I had an interesting meeting recently with Tyco Flow Control’s Jac Rompa. He is one of the Product Managers for Industrial Valves and we got to talking about their various designs and applications.
Now, by simple dint of keeping my ears pinned back over the years, I have learnt how butterfly valves have developed from simple, rubber-lined models suited for say on/of duties in low pressure water lines, through to double-offset and even triple-offset, metal-seated designs suited for much more arduous duties, such as isolation service in tank farms where zero leakage can be permitted.
In short, you can do a lot with a butterfly valve, and Mr Rompa generally finds a receptive audience when he discusses butterfly valve applications with end users.
However, there is one potential use, he says, which for some reason engineers have yet to embrace: using butterfly valves in control applications.

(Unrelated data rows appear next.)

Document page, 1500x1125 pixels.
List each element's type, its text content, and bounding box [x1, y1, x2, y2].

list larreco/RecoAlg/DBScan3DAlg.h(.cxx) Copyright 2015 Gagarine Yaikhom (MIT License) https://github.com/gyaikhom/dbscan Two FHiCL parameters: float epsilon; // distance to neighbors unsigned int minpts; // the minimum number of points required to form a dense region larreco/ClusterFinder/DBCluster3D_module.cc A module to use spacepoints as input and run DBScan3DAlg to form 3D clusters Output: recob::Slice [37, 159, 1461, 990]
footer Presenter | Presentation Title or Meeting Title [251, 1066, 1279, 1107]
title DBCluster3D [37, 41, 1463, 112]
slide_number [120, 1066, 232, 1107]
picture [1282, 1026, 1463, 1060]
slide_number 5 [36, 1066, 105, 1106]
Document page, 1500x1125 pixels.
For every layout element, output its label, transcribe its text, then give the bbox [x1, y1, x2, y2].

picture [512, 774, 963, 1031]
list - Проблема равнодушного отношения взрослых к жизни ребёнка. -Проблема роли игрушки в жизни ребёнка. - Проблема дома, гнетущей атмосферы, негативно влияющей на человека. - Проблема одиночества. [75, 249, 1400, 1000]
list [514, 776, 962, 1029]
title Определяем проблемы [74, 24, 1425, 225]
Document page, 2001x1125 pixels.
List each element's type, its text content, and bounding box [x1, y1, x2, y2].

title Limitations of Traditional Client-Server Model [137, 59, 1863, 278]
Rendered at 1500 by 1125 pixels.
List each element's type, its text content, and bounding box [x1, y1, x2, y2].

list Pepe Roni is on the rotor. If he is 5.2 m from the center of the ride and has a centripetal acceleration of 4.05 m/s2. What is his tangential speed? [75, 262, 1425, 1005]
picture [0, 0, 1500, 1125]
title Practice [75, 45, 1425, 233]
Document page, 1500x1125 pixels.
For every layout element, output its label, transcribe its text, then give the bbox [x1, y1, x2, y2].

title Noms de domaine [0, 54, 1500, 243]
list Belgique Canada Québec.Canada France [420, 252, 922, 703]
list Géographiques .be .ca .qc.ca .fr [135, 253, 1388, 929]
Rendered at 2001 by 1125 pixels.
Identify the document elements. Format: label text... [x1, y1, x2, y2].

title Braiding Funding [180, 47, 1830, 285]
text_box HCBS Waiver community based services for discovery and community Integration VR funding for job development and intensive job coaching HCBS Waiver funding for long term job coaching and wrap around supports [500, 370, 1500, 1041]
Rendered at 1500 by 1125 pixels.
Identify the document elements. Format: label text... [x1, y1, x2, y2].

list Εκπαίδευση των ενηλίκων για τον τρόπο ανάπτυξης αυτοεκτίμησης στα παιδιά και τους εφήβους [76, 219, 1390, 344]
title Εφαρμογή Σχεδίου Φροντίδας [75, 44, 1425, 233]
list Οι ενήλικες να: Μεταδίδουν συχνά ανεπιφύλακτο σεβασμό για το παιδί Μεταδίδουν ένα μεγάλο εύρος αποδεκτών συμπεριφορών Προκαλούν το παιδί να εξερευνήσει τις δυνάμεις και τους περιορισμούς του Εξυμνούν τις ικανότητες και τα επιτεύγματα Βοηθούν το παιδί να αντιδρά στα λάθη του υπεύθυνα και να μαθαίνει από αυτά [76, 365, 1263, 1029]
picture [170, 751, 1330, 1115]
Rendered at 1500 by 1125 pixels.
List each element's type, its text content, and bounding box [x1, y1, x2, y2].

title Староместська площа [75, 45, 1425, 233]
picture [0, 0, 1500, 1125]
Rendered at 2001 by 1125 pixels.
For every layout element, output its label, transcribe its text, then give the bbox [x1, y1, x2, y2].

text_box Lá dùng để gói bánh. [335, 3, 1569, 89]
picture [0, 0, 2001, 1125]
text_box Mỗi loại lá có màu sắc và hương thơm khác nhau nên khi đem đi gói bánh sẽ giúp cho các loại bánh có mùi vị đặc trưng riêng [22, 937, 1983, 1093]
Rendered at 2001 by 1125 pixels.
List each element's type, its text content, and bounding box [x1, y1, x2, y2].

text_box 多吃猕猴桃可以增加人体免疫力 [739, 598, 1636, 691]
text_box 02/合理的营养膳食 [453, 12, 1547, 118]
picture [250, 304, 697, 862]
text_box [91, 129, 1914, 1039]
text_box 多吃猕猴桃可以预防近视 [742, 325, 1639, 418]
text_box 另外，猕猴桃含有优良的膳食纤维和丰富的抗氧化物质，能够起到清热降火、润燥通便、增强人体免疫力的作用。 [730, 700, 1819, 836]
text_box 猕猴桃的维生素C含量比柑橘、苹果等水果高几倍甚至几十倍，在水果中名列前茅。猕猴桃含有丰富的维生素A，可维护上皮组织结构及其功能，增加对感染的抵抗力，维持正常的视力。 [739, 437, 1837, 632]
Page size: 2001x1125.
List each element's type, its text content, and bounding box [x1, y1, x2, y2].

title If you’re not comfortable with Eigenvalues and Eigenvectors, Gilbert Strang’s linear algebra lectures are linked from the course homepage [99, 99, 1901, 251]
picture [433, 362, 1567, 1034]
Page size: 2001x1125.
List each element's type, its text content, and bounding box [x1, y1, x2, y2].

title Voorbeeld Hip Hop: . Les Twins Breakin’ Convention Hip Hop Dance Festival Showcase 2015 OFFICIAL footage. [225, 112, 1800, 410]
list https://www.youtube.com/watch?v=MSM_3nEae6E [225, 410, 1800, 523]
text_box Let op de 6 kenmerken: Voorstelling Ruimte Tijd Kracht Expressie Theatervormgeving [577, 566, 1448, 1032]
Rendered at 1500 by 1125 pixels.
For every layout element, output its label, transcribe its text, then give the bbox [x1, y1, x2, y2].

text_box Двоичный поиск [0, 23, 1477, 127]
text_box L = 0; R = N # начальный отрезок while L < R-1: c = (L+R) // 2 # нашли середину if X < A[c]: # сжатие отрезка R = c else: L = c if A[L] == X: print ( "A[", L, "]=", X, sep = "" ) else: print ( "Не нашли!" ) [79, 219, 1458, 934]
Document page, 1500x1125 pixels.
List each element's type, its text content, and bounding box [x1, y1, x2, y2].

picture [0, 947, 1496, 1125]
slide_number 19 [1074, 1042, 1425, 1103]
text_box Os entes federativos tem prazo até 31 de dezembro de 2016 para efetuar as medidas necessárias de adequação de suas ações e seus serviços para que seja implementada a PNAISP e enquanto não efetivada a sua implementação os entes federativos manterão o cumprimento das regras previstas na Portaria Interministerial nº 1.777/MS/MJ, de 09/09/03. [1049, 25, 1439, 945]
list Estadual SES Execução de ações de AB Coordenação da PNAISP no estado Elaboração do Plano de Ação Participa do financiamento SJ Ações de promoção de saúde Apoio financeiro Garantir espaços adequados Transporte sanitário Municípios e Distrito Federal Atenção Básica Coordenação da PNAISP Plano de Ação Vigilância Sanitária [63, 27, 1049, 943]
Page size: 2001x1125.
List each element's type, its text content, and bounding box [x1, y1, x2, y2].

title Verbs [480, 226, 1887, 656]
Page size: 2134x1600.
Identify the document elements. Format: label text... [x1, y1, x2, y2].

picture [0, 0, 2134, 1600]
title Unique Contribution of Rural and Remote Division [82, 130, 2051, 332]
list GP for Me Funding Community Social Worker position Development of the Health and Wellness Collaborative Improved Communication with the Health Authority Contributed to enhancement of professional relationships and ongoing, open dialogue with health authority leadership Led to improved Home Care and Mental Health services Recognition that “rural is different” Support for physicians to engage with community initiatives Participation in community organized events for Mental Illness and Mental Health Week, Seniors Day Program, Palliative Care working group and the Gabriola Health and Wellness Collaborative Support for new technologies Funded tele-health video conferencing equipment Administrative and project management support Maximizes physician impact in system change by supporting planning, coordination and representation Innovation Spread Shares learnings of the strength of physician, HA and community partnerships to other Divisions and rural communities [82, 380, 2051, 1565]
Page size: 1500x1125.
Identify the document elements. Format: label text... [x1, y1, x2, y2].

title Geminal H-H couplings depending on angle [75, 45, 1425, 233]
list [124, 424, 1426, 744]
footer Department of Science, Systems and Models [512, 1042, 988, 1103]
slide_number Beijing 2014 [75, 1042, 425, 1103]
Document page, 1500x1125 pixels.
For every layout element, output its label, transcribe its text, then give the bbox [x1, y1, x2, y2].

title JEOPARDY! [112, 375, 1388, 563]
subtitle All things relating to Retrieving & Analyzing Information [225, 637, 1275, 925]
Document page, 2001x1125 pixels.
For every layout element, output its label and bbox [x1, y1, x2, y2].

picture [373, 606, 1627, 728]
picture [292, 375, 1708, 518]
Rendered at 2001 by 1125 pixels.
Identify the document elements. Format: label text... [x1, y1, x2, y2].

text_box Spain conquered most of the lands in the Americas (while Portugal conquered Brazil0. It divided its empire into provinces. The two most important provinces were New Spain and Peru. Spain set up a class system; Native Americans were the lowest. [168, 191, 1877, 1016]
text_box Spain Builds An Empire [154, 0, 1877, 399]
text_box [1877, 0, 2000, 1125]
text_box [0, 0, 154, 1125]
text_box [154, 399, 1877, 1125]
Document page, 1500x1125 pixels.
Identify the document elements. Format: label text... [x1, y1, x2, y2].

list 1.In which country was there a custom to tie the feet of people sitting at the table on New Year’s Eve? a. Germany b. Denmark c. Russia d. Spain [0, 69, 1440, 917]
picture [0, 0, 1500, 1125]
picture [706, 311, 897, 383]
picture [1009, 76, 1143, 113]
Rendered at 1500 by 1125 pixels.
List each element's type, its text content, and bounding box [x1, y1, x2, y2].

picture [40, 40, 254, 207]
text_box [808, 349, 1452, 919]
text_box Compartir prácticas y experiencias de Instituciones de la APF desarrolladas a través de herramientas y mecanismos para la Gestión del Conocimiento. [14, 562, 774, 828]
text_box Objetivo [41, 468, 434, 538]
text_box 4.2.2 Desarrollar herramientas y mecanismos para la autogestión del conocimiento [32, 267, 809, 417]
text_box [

“Oh, don’t get me wrong,” he notes. “I am not for a minute stating that we can throw away all the globe valves and replace them with butterfly models. But there are many instances in which a butterfly valve will deliver the degree of control you need at a very attractive cost.”
The main issue, he explained, is to properly consider the required rangeability.
Now, not having had the benefit of an engineering course I had to look that one up. In fact, I consulted a very nice technical paper, written by one of Mr Rompa’s colleagues, Hans van Lier. In his article The potential of butterfly valves in control applications Mr van Lier states: “Rangeability is the ratio between the minimum and maximum controllable Cv figures. For example, if the Cv(min) is 12 and Cv(max) is 100, the rangeability can be determined as 1:8.”
To put that into some kind of perspective, globe valves might have a rangeability of 1:50, whereas centre-disk butterfly valves typically have a rangeability of 1:15. Triple offset butterfly valves might have a rangeability of say 1:35.
Obviously, rangeability is just one of the factors to be taken into account when looking at control valves, but I did see the point in what Mr Rompa was saying.
He concluded our talk by stating: “my real message is this: there is no such thing as a ‘one size fits all’ solution to flow control. Therefore, I would suggest you take a moment to consider what kind of rangeability you really need. You might well discover that a butterfly valve is an economical solution well worth considering for your control application.”